[begin Document passage]

= History of the Jews in Brenham, Texas =

The history of the Jews in Brenham, Texas; covers a period of over 140 years. As one of the first areas in Texas, outside of major population centers, to develop a sizable Jewish population, the community boasts many things of historical note. The Brenham community was formally organized in 1885.

==Early Jewish settlement==
Early Jewish settlers arrived in Brenham, Texas, during the 1860s. With the arrival of Jewish merchants, Brenham's retail and wholesale trade expanded further. B. Levinson, an original founder, arrived in 1861. The builders of the Simon Theatre, the Simon family, arrived in 1866. These individuals became active in the business community of Brenham, Texas, and as other Jewish settlers arrived, the need for a synagogue grew. Early leaders were: Rabbi Israel L. Fink as first president, F. Susnitsky as vice president, L.Z. Harrison, J. Lewis, Abe Fink. These men were part of the 20 original charter members of B'nai Abraham Synagogue.

==B'nai Abraham Synagogue==
B'nai Abraham Synagogue was constructed in 1893, after the first structure caught fire in 1892. Viewing the Orthodox synagogue from the outside, the building appears humble. According to James L. Hailey, "[i]n the 1990s the synagogue was believed to be the oldest Orthodox Jewish synagogue to have been in continuous use in Texas." The building was relocated to the Northwest Hills neighborhood of Austin in 2015.

The B'nai Abraham Cemetery is a Jewish cemetery located in Brenham and associated with B'nai Abraham Synagogue. It is located near Blinn College, west of Brenham's town square. This cemetery is the resting place for many notable Jewish Texans, such the Simon family and Rosa Levin Toubin.

[end Document passage]
[begin Data segment]

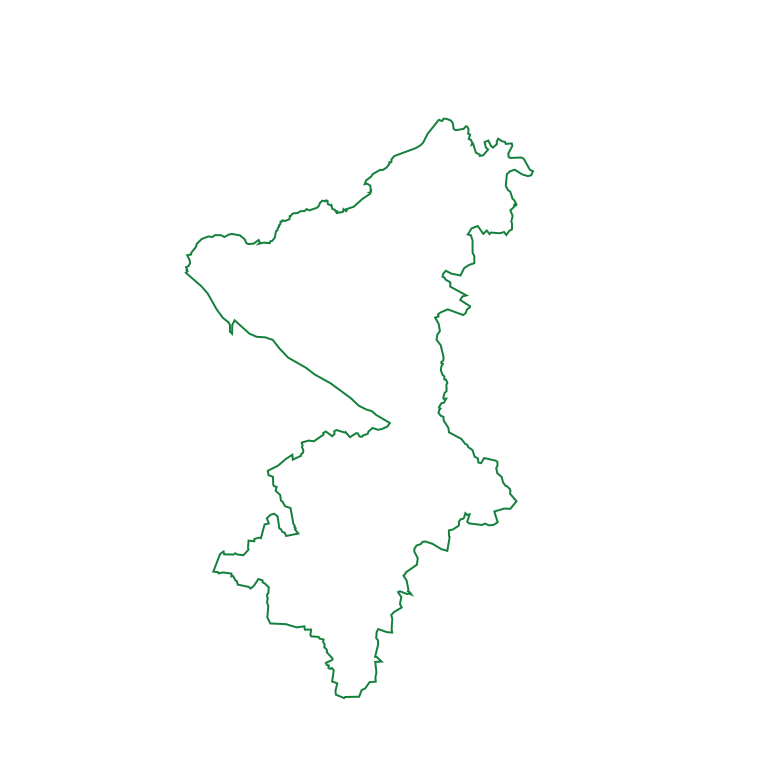 the district of Dundalk South Lea-7, Louth, Ireland, rotated 231°
{"feature_id": "5873133B29176849558462", "entity_name": "Dundalk South Lea-7", "entity_type": "district", "adm_level": 2, "iso_a3": "IRL", "parent_name": "Ireland", "parent_adm1": "Louth", "projection": "albers", "projection_center": [-6.463, 53.981], "detail": "fine", "context": "isolated", "style": "outline", "palette": "green", "viewbox_px": 768, "rotation_deg": 231, "n_neighbors": 0, "source": "geoboundaries", "source_scale": "gbopen_adm2", "svg_char_len": 6166}
<svg xmlns="http://www.w3.org/2000/svg" viewBox="0 0 768 768"><g transform="rotate(231 384 384)"><path d="M345.6,133.3L342.1,136.7L340.9,136.3L338.8,140.4L332.6,146.2L330.5,144.3L329.6,145.9L324.6,144.9L323.6,145.6L320.2,144.1L311.4,151.2L309.0,151.6L309.0,155.8L311.5,163.6L307.8,166.0L306.2,164.8L304.1,165.8L298.5,166.5L294.1,162.4L294.2,161.2L292.8,159.5L291.0,159.1L287.8,155.6L284.2,154.3L276.1,146.5L269.5,144.9L259.1,156.6L249.8,163.0L245.8,169.6L242.9,167.9L239.0,172.8L235.2,168.8L233.7,168.6L228.6,174.0L226.7,173.7L223.5,176.2L221.9,174.4L218.7,173.8L216.9,171.9L214.3,172.4L212.5,171.9L211.7,170.7L203.2,171.3L202.1,170.0L203.9,163.3L201.7,162.7L199.9,164.0L198.4,162.1L196.4,162.9L196.1,164.8L193.2,164.8L185.4,156.5L180.8,159.3L176.0,153.1L172.8,151.1L165.0,155.4L165.2,156.8L156.6,167.9L160.2,174.0L159.2,177.8L161.4,185.1L157.9,190.3L161.3,192.6L164.6,196.6L173.6,202.3L169.8,207.4L176.2,206.6L177.6,205.4L185.3,215.6L188.6,218.0L191.5,218.1L195.9,222.2L197.1,225.3L189.2,230.2L185.7,233.9L188.5,235.5L196.3,242.7L199.9,244.2L200.5,248.1L199.2,257.1L203.0,258.0L207.6,263.4L213.4,263.9L212.9,265.9L206.4,269.7L204.8,272.0L203.2,272.8L205.8,273.0L207.8,272.1L208.7,273.5L217.1,277.9L222.8,278.5L223.0,281.2L223.9,282.2L222.9,295.9L227.4,300.6L234.8,302.1L236.9,304.1L238.0,307.6L236.5,311.7L237.1,314.6L235.6,317.0L229.3,321.1L219.5,324.7L214.5,328.2L223.8,338.8L224.9,338.8L229.4,342.3L227.6,345.9L226.9,352.2L227.4,353.8L229.8,355.4L230.6,358.6L229.6,360.1L229.7,362.0L232.4,365.9L229.7,366.3L228.9,368.5L224.4,361.9L222.2,362.3L212.7,371.5L212.1,374.5L208.1,376.6L205.6,380.3L205.0,385.3L215.5,389.5L211.5,399.1L207.5,403.6L209.5,413.2L219.5,412.9L221.2,414.9L223.2,415.7L227.3,415.2L228.3,414.4L232.5,414.6L237.8,416.9L243.4,415.9L248.1,418.3L248.9,420.6L252.1,423.1L254.2,422.5L263.4,415.3L261.4,409.6L263.6,407.9L267.0,410.1L270.6,408.7L276.9,411.2L282.0,409.7L283.9,410.4L286.8,409.4L292.5,409.6L305.5,404.1L309.4,406.4L318.0,407.4L321.1,409.5L323.6,408.1L327.3,408.2L329.1,410.6L329.4,412.4L331.0,411.8L331.7,412.8L332.9,416.7L331.8,418.7L333.5,423.1L335.1,421.0L336.3,421.7L338.9,425.5L339.2,428.3L344.3,432.1L344.9,433.9L348.3,434.9L349.7,433.8L351.9,435.7L354.2,435.2L358.8,436.8L361.5,439.5L362.6,442.4L363.9,441.6L364.9,442.2L364.9,444.7L367.4,447.2L378.5,452.5L385.2,452.6L388.7,456.3L390.0,460.8L396.3,464.3L403.4,465.5L402.2,468.9L404.1,469.8L404.1,472.6L401.9,480.5L387.7,489.0L387.8,492.3L389.7,495.3L389.5,499.0L390.2,499.8L401.3,496.1L402.7,500.0L401.0,503.8L418.0,496.7L421.2,499.5L426.3,497.6L429.0,497.9L430.5,496.9L432.4,499.3L433.1,503.3L427.4,505.8L420.2,511.7L423.6,519.2L423.0,525.1L421.0,530.2L426.5,534.6L430.3,535.5L439.9,543.2L445.0,545.1L447.5,543.2L449.8,550.0L447.8,556.3L438.2,555.7L438.6,560.4L434.1,560.4L434.4,562.4L428.3,568.8L426.5,573.0L422.8,572.8L424.1,577.7L423.7,580.8L428.1,584.5L430.3,585.3L433.6,589.7L439.5,591.5L439.7,596.0L441.3,598.2L439.8,598.5L440.0,599.9L444.8,600.9L446.9,600.4L453.9,603.1L456.8,602.4L461.4,603.4L469.7,611.5L470.0,615.8L468.2,620.5L460.1,623.2L454.9,626.7L453.6,629.8L455.6,633.7L458.6,632.2L470.8,634.3L472.3,634.0L473.8,633.0L480.0,624.7L481.7,623.7L484.8,625.5L488.3,633.6L490.6,634.7L494.0,629.7L496.0,630.4L498.5,628.4L502.8,627.1L501.3,624.0L499.4,622.7L499.2,617.4L501.8,617.0L507.5,618.3L508.7,614.4L503.7,612.0L500.7,612.5L499.3,604.9L501.0,602.0L501.9,602.8L506.1,601.0L514.4,604.4L514.7,602.7L515.7,604.3L518.9,605.2L521.1,604.1L523.6,607.8L525.5,606.9L528.9,610.1L531.9,610.6L532.8,609.5L532.1,606.5L536.2,599.4L538.4,598.7L543.7,601.7L546.7,601.8L550.8,599.4L552.7,597.3L551.8,594.7L554.8,592.8L550.9,575.1L547.0,566.5L546.5,562.7L547.4,556.9L554.7,535.4L553.8,531.0L552.0,529.7L551.9,528.4L552.9,527.8L551.3,525.6L550.6,522.1L551.2,517.4L552.8,516.0L554.2,507.6L553.3,504.4L553.5,498.2L551.4,494.7L550.3,496.9L546.7,498.2L543.0,495.6L542.7,496.0L541.6,494.9L541.9,493.7L540.9,494.6L541.9,493.2L541.1,493.7L540.6,493.1L541.4,484.0L540.8,472.1L543.6,464.6L542.2,464.2L542.2,463.2L545.3,462.6L543.6,460.3L546.5,455.0L548.1,457.1L547.5,455.6L548.1,455.0L550.6,455.4L552.4,454.0L556.3,455.8L556.5,454.9L559.3,453.6L561.9,455.4L563.3,454.3L562.9,453.4L565.3,451.4L565.0,448.1L563.4,445.5L563.2,442.5L566.0,435.2L568.6,433.9L568.4,431.1L570.8,428.0L571.3,424.3L573.5,421.3L573.9,419.5L573.2,417.1L573.8,416.4L571.5,414.3L573.2,409.3L575.1,408.1L574.5,407.0L575.3,405.8L573.5,404.0L573.4,402.1L572.3,401.6L572.0,399.5L570.5,397.9L570.7,396.2L566.4,391.2L565.6,387.2L566.4,385.4L565.4,383.9L569.8,379.2L571.8,374.8L572.1,376.6L574.8,377.2L575.1,371.1L578.0,366.7L579.9,365.7L584.1,366.8L590.2,365.6L596.2,360.3L597.7,357.7L598.7,352.4L602.1,351.1L606.0,346.4L606.3,343.1L609.2,340.4L611.4,333.5L610.8,327.0L608.7,323.6L607.3,316.7L606.0,315.7L607.9,312.1L602.4,310.8L600.0,309.4L598.6,306.2L599.4,303.7L596.9,303.1L596.8,302.2L595.2,302.2L595.1,300.0L574.7,303.6L565.0,303.9L547.2,300.9L537.0,300.4L529.6,302.0L526.6,301.3L521.7,297.2L518.7,297.6L525.4,303.3L527.5,308.0L507.8,311.1L500.7,314.8L495.0,321.1L488.2,325.3L477.8,325.1L464.9,326.1L445.9,333.5L435.1,336.1L418.2,342.9L393.8,349.3L382.8,350.8L375.1,354.3L370.7,357.4L364.7,358.5L350.0,364.0L348.8,359.9L350.4,353.9L352.1,350.6L357.0,347.4L356.8,341.9L355.5,339.9L357.2,335.4L356.9,333.6L358.8,331.9L361.9,332.6L363.2,331.6L364.2,324.0L370.9,323.9L370.9,323.0L378.1,318.1L378.6,315.6L376.2,314.0L376.0,310.9L383.7,308.9L384.2,306.0L382.7,305.2L383.6,293.5L387.5,289.8L390.2,283.2L387.6,282.1L386.3,280.4L383.6,279.8L381.6,278.0L381.6,275.4L380.4,274.4L382.6,265.5L386.7,268.2L387.5,260.3L387.2,250.3L389.7,239.1L385.8,236.9L381.8,239.3L375.2,234.4L373.7,234.3L371.7,235.8L369.2,232.6L363.1,233.5L358.2,230.5L356.5,231.1L351.2,230.2L346.4,233.3L332.6,225.7L329.7,225.3L328.9,224.2L327.5,224.6L327.1,223.3L321.7,223.3L327.5,212.3L330.7,213.3L332.9,212.0L336.0,212.5L337.7,211.8L348.1,218.0L352.4,216.9L353.8,213.3L353.3,208.4L348.1,206.7L350.0,202.8L341.6,191.3L343.2,190.2L344.9,186.4L345.0,185.6L343.4,184.2L347.5,180.2L342.4,175.3L340.6,174.6L339.4,167.0L343.8,162.7L346.1,161.8L346.2,159.7L352.2,152.6L354.8,153.9L354.9,152.5L355.0,149.6L345.6,133.3Z" fill="none" stroke="#15803d" stroke-width="2"/></g></svg>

[end Data segment]

Exercise brief:
Answer these from the text on Jews in Brenham, Texas:
(a) In what year did B. Levinson arrive in Brenham?
(b) What year was B'nai Abraham Synagogue built?
(c) Where is the B'nai Abraham Cemetery located?

Output below:
(a) 1861
(b) 1893
(c) Near Blinn College, west of Brenham's town square